I. deck 1 /dek/ BrE AmE noun [countable]
[ Date: 1400-1500 ; Language: Middle Dutch ; Origin: dec 'roof, covering' ]
1 . ON A SHIP
a) the outside top level of a ship that you can walk or sit on:
Let’s go up on deck.
Peter stayed below deck.
b) one of the different levels on a ship
main/passenger/car etc deck
a staircase leading to the passenger deck
2 . ON A BUS, PLANE ETC one of the levels on a bus, plane etc
lower/upper etc deck
I managed to find a seat on the upper deck.
Eddie returned to the flight deck (=the part of an aircraft where the pilot sits) .

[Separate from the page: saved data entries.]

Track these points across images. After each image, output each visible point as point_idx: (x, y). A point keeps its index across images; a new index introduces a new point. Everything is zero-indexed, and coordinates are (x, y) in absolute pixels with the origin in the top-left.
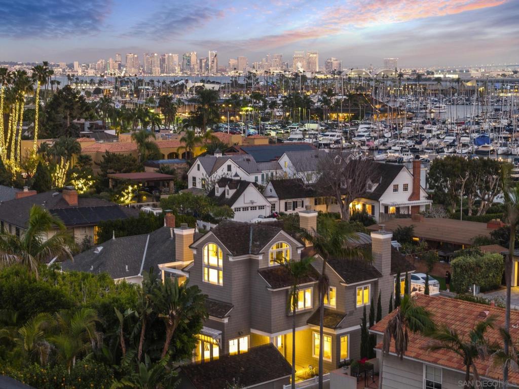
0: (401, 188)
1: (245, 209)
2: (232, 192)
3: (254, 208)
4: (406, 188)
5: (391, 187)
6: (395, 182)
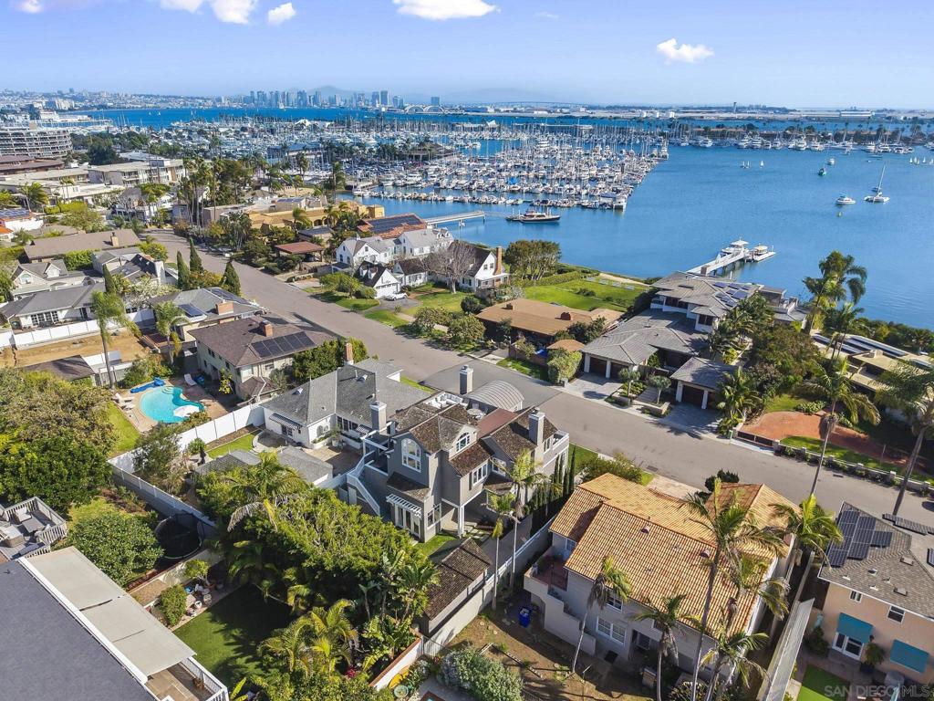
0: (489, 266)
1: (383, 286)
2: (373, 275)
3: (389, 285)
4: (492, 267)
5: (482, 267)
6: (485, 263)
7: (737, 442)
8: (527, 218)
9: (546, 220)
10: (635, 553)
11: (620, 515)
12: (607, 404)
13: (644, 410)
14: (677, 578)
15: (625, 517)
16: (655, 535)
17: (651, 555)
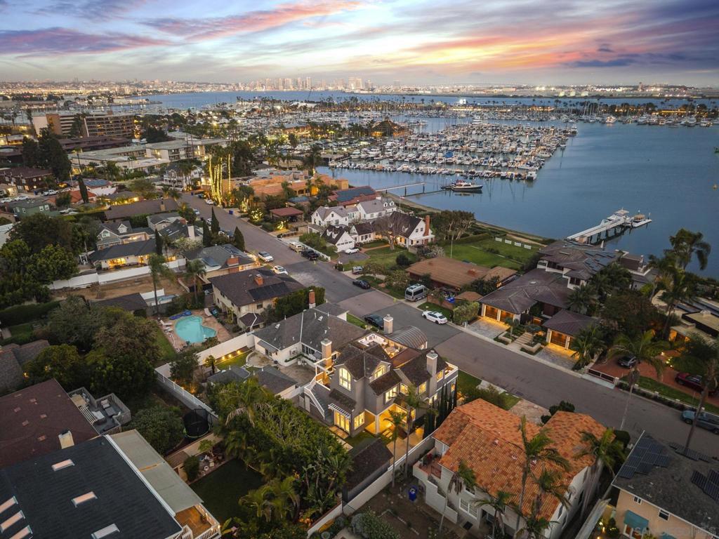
0: (419, 230)
1: (342, 244)
2: (336, 235)
3: (346, 243)
4: (422, 230)
5: (415, 230)
6: (417, 228)
7: (587, 377)
8: (457, 187)
9: (472, 188)
10: (486, 458)
11: (480, 431)
12: (495, 342)
13: (523, 349)
14: (512, 477)
15: (482, 432)
16: (501, 446)
17: (496, 460)
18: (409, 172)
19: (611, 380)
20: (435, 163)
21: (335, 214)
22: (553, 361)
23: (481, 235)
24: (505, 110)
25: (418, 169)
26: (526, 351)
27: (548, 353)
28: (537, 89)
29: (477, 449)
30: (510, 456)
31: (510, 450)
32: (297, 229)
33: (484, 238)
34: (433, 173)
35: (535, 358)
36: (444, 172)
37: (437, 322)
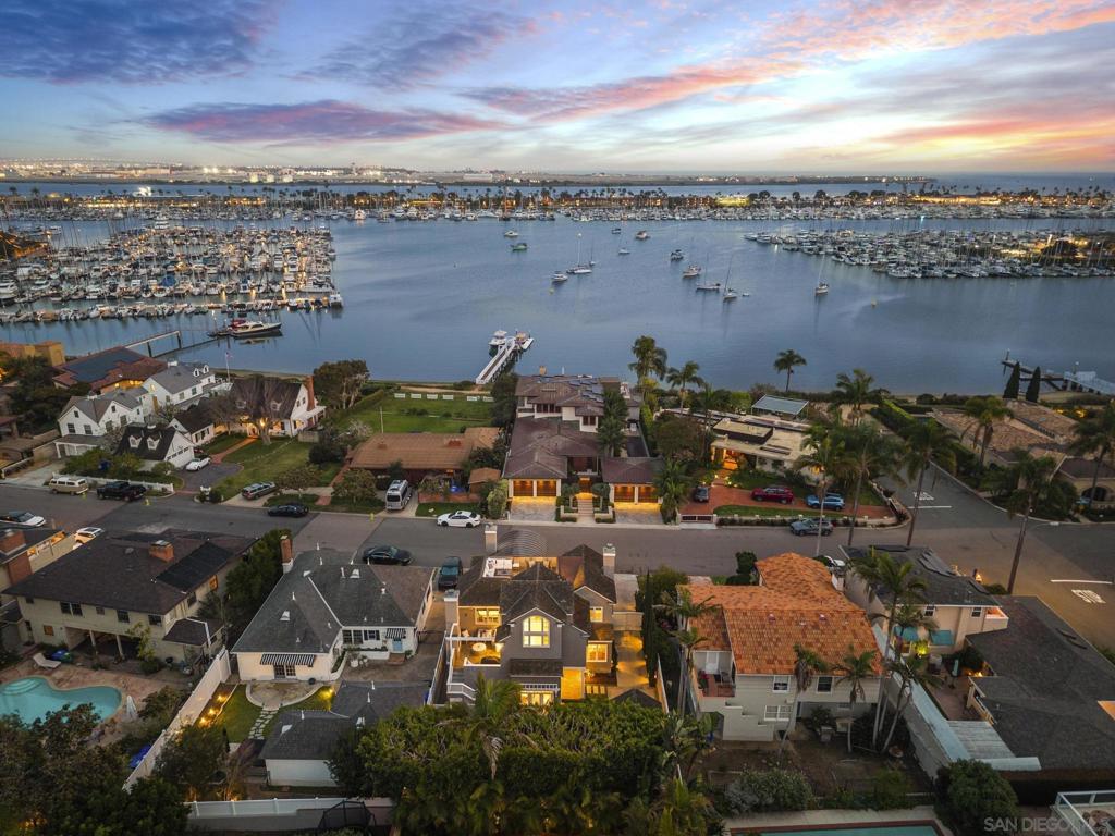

⇨ ↑ double-decker (1), ↑ single-decker
3 . AT THE BACK OF A HOUSE American English a wooden floor built out from the back of a house, where you can sit and relax outdoors ⇨ decking :
4 . MUSIC a piece of equipment used for playing music tapes, records etc
5 . CARDS a set of playing cards SYN pack British English :
Irene shuffled the deck.
a deck of cards
⇨ all hands on deck at ↑ hand 1 (38), ⇨ clear the decks at ↑ clear 2 (17), ⇨ hit the deck at ↑ hit 1 (17)
• • •
▪ floor one of the levels in a building:
She lives in an apartment on the eighteenth floor.
▪ storey British English , story American English used when saying how many levels a building has:
a five-storey car park
The school is a single storey building.
▪ the ground floor ( also the first floor American English ) the floor of a building that is at ground level:
There is a shop on the ground floor.
The emergency room is on the first floor.
▪ the first floor British English , the second floor American English the floor of a building above the one at ground level:
She lives on the first floor.
▪ deck one of the levels on a ship, bus, or plane:
The Horizon Lounge is on the top deck of the ship.
II. deck 2 BrE AmE verb [transitive]
[ Sense 1: Date: 1500-1600 ; Language: Dutch ; Origin: dekken 'to cover' ]
[ Sense 2: Date: 1900-2000 ; Origin: ⇨ ↑ deck 1 ]
1 . ( also deck something out ) [usually passive] to decorate something with flowers, flags etc
deck something (out) with something
The street was decked with flags for the royal wedding.
2 . informal to hit someone so hard that they fall over:
Gerry just swung round and decked him.